Data to use section start
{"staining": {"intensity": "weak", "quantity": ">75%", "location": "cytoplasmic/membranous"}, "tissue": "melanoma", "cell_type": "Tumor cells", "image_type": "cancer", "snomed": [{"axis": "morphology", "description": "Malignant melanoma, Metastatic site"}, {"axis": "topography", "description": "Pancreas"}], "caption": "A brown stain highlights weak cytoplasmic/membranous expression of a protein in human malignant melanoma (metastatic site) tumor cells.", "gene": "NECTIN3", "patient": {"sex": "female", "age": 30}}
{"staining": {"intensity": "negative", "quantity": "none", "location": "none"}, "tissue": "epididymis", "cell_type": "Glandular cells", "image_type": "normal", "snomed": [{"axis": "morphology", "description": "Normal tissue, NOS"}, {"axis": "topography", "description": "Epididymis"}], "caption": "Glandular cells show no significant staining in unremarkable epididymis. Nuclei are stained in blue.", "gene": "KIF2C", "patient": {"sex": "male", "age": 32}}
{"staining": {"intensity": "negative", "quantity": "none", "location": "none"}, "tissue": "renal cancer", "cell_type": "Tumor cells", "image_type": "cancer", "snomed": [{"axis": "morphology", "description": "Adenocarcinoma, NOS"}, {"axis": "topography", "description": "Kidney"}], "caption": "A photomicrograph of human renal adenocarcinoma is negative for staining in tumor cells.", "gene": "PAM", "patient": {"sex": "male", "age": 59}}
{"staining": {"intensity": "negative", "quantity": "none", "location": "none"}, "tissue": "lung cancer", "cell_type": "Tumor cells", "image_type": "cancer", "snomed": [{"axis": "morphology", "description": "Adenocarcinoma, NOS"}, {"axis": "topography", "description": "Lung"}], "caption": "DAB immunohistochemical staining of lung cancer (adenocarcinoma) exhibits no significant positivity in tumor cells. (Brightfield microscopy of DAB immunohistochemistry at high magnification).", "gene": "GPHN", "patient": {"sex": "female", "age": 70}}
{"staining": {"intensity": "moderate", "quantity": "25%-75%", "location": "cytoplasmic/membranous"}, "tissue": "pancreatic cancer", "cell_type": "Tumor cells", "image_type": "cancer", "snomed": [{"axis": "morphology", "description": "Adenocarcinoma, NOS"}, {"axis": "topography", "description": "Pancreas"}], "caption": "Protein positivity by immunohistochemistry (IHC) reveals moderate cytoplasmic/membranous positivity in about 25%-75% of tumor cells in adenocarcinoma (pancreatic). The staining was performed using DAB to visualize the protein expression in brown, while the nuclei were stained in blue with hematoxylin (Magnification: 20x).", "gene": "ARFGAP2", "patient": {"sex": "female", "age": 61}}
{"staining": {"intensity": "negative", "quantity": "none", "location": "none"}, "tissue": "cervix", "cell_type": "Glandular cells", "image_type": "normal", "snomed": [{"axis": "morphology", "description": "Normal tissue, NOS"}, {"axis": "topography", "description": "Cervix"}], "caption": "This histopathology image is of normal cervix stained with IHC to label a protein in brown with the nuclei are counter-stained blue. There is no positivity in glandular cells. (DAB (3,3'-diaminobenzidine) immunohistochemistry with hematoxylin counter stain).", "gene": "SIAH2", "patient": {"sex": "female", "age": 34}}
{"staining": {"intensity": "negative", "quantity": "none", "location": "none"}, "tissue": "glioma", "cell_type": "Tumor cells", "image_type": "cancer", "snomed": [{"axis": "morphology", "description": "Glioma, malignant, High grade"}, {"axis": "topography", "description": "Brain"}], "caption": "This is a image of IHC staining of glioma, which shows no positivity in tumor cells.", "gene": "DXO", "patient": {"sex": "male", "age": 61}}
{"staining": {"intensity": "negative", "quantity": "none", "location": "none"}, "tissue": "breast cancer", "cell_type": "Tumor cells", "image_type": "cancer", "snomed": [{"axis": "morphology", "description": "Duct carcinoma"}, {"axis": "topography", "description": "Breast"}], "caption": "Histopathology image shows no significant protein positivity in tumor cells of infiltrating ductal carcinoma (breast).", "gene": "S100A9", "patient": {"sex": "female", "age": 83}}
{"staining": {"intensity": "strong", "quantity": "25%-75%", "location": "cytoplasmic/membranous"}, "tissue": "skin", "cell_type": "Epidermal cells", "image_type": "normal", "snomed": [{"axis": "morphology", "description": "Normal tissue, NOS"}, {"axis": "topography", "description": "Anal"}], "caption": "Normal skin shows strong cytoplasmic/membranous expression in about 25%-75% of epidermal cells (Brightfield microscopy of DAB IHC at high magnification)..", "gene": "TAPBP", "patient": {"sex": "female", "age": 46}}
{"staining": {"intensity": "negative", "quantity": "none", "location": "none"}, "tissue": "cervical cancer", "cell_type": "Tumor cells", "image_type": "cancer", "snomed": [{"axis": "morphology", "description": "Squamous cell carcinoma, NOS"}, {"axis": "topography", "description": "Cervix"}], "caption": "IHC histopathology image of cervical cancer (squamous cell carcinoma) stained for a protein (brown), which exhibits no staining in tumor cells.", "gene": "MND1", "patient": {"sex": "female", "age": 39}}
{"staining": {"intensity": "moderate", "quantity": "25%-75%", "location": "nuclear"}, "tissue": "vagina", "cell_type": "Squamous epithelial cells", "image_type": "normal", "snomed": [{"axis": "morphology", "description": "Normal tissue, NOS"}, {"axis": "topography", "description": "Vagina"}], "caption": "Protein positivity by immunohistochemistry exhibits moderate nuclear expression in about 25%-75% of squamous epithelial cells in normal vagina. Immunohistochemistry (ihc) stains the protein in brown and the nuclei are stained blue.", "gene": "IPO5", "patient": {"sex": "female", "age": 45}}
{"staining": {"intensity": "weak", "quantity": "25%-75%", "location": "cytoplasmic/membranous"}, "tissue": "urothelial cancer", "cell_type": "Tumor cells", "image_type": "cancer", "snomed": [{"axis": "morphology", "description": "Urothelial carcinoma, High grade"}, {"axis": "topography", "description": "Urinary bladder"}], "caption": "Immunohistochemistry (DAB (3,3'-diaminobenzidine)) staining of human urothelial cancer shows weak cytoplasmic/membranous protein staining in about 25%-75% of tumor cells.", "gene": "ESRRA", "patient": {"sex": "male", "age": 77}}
Data to use section end
→ Work to complete
Faithfully reproduce all of the records, character for character.

→ Response
{"staining": {"intensity": "weak", "quantity": ">75%", "location": "cytoplasmic/membranous"}, "tissue": "melanoma", "cell_type": "Tumor cells", "image_type": "cancer", "snomed": [{"axis": "morphology", "description": "Malignant melanoma, Metastatic site"}, {"axis": "topography", "description": "Pancreas"}], "caption": "A brown stain highlights weak cytoplasmic/membranous expression of a protein in human malignant melanoma (metastatic site) tumor cells.", "gene": "NECTIN3", "patient": {"sex": "female", "age": 30}}
{"staining": {"intensity": "negative", "quantity": "none", "location": "none"}, "tissue": "epididymis", "cell_type": "Glandular cells", "image_type": "normal", "snomed": [{"axis": "morphology", "description": "Normal tissue, NOS"}, {"axis": "topography", "description": "Epididymis"}], "caption": "Glandular cells show no significant staining in unremarkable epididymis. Nuclei are stained in blue.", "gene": "KIF2C", "patient": {"sex": "male", "age": 32}}
{"staining": {"intensity": "negative", "quantity": "none", "location": "none"}, "tissue": "renal cancer", "cell_type": "Tumor cells", "image_type": "cancer", "snomed": [{"axis": "morphology", "description": "Adenocarcinoma, NOS"}, {"axis": "topography", "description": "Kidney"}], "caption": "A photomicrograph of human renal adenocarcinoma is negative for staining in tumor cells.", "gene": "PAM", "patient": {"sex": "male", "age": 59}}
{"staining": {"intensity": "negative", "quantity": "none", "location": "none"}, "tissue": "lung cancer", "cell_type": "Tumor cells", "image_type": "cancer", "snomed": [{"axis": "morphology", "description": "Adenocarcinoma, NOS"}, {"axis": "topography", "description": "Lung"}], "caption": "DAB immunohistochemical staining of lung cancer (adenocarcinoma) exhibits no significant positivity in tumor cells. (Brightfield microscopy of DAB immunohistochemistry at high magnification).", "gene": "GPHN", "patient": {"sex": "female", "age": 70}}
{"staining": {"intensity": "moderate", "quantity": "25%-75%", "location": "cytoplasmic/membranous"}, "tissue": "pancreatic cancer", "cell_type": "Tumor cells", "image_type": "cancer", "snomed": [{"axis": "morphology", "description": "Adenocarcinoma, NOS"}, {"axis": "topography", "description": "Pancreas"}], "caption": "Protein positivity by immunohistochemistry (IHC) reveals moderate cytoplasmic/membranous positivity in about 25%-75% of tumor cells in adenocarcinoma (pancreatic). The staining was performed using DAB to visualize the protein expression in brown, while the nuclei were stained in blue with hematoxylin (Magnification: 20x).", "gene": "ARFGAP2", "patient": {"sex": "female", "age": 61}}
{"staining": {"intensity": "negative", "quantity": "none", "location": "none"}, "tissue": "cervix", "cell_type": "Glandular cells", "image_type": "normal", "snomed": [{"axis": "morphology", "description": "Normal tissue, NOS"}, {"axis": "topography", "description": "Cervix"}], "caption": "This histopathology image is of normal cervix stained with IHC to label a protein in brown with the nuclei are counter-stained blue. There is no positivity in glandular cells. (DAB (3,3'-diaminobenzidine) immunohistochemistry with hematoxylin counter stain).", "gene": "SIAH2", "patient": {"sex": "female", "age": 34}}
{"staining": {"intensity": "negative", "quantity": "none", "location": "none"}, "tissue": "glioma", "cell_type": "Tumor cells", "image_type": "cancer", "snomed": [{"axis": "morphology", "description": "Glioma, malignant, High grade"}, {"axis": "topography", "description": "Brain"}], "caption": "This is a image of IHC staining of glioma, which shows no positivity in tumor cells.", "gene": "DXO", "patient": {"sex": "male", "age": 61}}
{"staining": {"intensity": "negative", "quantity": "none", "location": "none"}, "tissue": "breast cancer", "cell_type": "Tumor cells", "image_type": "cancer", "snomed": [{"axis": "morphology", "description": "Duct carcinoma"}, {"axis": "topography", "description": "Breast"}], "caption": "Histopathology image shows no significant protein positivity in tumor cells of infiltrating ductal carcinoma (breast).", "gene": "S100A9", "patient": {"sex": "female", "age": 83}}
{"staining": {"intensity": "strong", "quantity": "25%-75%", "location": "cytoplasmic/membranous"}, "tissue": "skin", "cell_type": "Epidermal cells", "image_type": "normal", "snomed": [{"axis": "morphology", "description": "Normal tissue, NOS"}, {"axis": "topography", "description": "Anal"}], "caption": "Normal skin shows strong cytoplasmic/membranous expression in about 25%-75% of epidermal cells (Brightfield microscopy of DAB IHC at high magnification)..", "gene": "TAPBP", "patient": {"sex": "female", "age": 46}}
{"staining": {"intensity": "negative", "quantity": "none", "location": "none"}, "tissue": "cervical cancer", "cell_type": "Tumor cells", "image_type": "cancer", "snomed": [{"axis": "morphology", "description": "Squamous cell carcinoma, NOS"}, {"axis": "topography", "description": "Cervix"}], "caption": "IHC histopathology image of cervical cancer (squamous cell carcinoma) stained for a protein (brown), which exhibits no staining in tumor cells.", "gene": "MND1", "patient": {"sex": "female", "age": 39}}
{"staining": {"intensity": "moderate", "quantity": "25%-75%", "location": "nuclear"}, "tissue": "vagina", "cell_type": "Squamous epithelial cells", "image_type": "normal", "snomed": [{"axis": "morphology", "description": "Normal tissue, NOS"}, {"axis": "topography", "description": "Vagina"}], "caption": "Protein positivity by immunohistochemistry exhibits moderate nuclear expression in about 25%-75% of squamous epithelial cells in normal vagina. Immunohistochemistry (ihc) stains the protein in brown and the nuclei are stained blue.", "gene": "IPO5", "patient": {"sex": "female", "age": 45}}
{"staining": {"intensity": "weak", "quantity": "25%-75%", "location": "cytoplasmic/membranous"}, "tissue": "urothelial cancer", "cell_type": "Tumor cells", "image_type": "cancer", "snomed": [{"axis": "morphology", "description": "Urothelial carcinoma, High grade"}, {"axis": "topography", "description": "Urinary bladder"}], "caption": "Immunohistochemistry (DAB (3,3'-diaminobenzidine)) staining of human urothelial cancer shows weak cytoplasmic/membranous protein staining in about 25%-75% of tumor cells.", "gene": "ESRRA", "patient": {"sex": "male", "age": 77}}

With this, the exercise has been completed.